| Task requirements |
Within the records below is a range that opens at the line with "neck: (528, 201)" and closes at the line with "left knee: (357, 342)". Return that range word for word, both ends included, and only that range.

| Task material |
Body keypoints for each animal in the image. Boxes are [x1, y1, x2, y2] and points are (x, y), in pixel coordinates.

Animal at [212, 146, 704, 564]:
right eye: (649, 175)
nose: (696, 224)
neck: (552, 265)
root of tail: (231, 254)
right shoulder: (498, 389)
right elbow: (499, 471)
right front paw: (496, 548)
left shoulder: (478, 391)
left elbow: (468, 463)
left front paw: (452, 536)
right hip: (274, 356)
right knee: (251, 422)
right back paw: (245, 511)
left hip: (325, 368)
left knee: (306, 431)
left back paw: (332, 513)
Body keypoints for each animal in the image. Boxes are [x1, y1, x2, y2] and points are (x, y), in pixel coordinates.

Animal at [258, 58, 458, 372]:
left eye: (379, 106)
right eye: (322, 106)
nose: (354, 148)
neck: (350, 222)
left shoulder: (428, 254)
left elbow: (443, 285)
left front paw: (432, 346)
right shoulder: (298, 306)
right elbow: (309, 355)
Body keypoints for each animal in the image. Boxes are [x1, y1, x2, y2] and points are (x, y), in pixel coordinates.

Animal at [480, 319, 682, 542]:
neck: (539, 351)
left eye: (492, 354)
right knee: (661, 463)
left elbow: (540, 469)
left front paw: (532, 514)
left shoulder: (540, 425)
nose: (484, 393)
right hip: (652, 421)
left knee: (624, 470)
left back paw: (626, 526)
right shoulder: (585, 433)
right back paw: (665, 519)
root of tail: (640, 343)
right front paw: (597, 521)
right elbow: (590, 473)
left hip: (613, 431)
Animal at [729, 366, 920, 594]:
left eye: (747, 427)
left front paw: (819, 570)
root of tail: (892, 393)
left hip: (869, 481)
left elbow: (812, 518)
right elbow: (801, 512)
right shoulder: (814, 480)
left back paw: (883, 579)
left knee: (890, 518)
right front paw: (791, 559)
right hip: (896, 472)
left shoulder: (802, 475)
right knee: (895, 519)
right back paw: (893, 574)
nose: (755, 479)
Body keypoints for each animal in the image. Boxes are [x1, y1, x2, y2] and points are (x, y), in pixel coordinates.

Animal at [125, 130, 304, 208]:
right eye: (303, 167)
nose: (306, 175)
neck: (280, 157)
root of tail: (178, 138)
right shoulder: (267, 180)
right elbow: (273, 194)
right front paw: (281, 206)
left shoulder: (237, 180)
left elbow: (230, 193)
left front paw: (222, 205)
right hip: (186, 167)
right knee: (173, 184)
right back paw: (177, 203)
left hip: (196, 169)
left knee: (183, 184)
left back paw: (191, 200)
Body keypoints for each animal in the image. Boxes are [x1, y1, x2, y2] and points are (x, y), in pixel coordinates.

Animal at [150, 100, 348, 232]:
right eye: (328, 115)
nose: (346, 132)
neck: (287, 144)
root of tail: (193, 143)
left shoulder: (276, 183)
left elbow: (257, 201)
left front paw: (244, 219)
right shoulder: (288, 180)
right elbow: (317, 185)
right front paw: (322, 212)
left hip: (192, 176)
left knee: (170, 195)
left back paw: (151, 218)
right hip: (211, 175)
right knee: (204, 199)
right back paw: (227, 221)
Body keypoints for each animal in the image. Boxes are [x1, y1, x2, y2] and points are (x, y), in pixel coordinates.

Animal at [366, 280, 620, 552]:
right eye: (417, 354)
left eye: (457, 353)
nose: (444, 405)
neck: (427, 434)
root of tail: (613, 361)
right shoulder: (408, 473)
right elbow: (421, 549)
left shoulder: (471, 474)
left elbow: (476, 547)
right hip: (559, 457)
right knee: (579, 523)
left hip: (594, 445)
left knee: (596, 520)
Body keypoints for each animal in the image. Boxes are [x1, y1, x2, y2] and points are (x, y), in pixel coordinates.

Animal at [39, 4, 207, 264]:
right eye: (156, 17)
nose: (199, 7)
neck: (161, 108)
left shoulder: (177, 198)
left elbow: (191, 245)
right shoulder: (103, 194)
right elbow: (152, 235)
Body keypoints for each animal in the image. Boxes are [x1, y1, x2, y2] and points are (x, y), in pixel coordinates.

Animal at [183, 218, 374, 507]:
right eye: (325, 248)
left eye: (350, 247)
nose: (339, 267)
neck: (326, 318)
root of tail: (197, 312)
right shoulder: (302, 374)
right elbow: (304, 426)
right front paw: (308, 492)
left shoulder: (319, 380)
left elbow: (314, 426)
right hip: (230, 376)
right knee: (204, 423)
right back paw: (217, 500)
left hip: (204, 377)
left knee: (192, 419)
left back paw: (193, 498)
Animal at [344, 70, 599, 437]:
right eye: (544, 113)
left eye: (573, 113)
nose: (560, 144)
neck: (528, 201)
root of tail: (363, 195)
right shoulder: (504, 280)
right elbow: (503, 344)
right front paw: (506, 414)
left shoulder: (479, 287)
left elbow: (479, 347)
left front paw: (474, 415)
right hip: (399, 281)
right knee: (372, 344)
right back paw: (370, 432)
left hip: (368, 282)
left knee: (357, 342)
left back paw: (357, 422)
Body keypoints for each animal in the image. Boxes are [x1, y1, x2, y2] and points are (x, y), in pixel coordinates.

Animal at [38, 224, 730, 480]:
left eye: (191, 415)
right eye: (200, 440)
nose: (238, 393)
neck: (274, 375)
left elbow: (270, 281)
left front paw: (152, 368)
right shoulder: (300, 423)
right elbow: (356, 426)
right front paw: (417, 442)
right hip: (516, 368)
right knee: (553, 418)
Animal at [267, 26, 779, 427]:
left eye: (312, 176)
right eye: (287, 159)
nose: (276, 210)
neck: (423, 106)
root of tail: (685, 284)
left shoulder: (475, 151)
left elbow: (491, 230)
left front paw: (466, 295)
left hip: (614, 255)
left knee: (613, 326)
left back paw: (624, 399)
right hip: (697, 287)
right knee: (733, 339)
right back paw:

| Written response |
neck: (528, 201)
root of tail: (363, 195)
right shoulder: (504, 280)
right elbow: (503, 344)
right front paw: (506, 414)
left shoulder: (479, 287)
left elbow: (479, 347)
left front paw: (474, 415)
right hip: (399, 281)
right knee: (372, 344)
right back paw: (370, 432)
left hip: (368, 282)
left knee: (357, 342)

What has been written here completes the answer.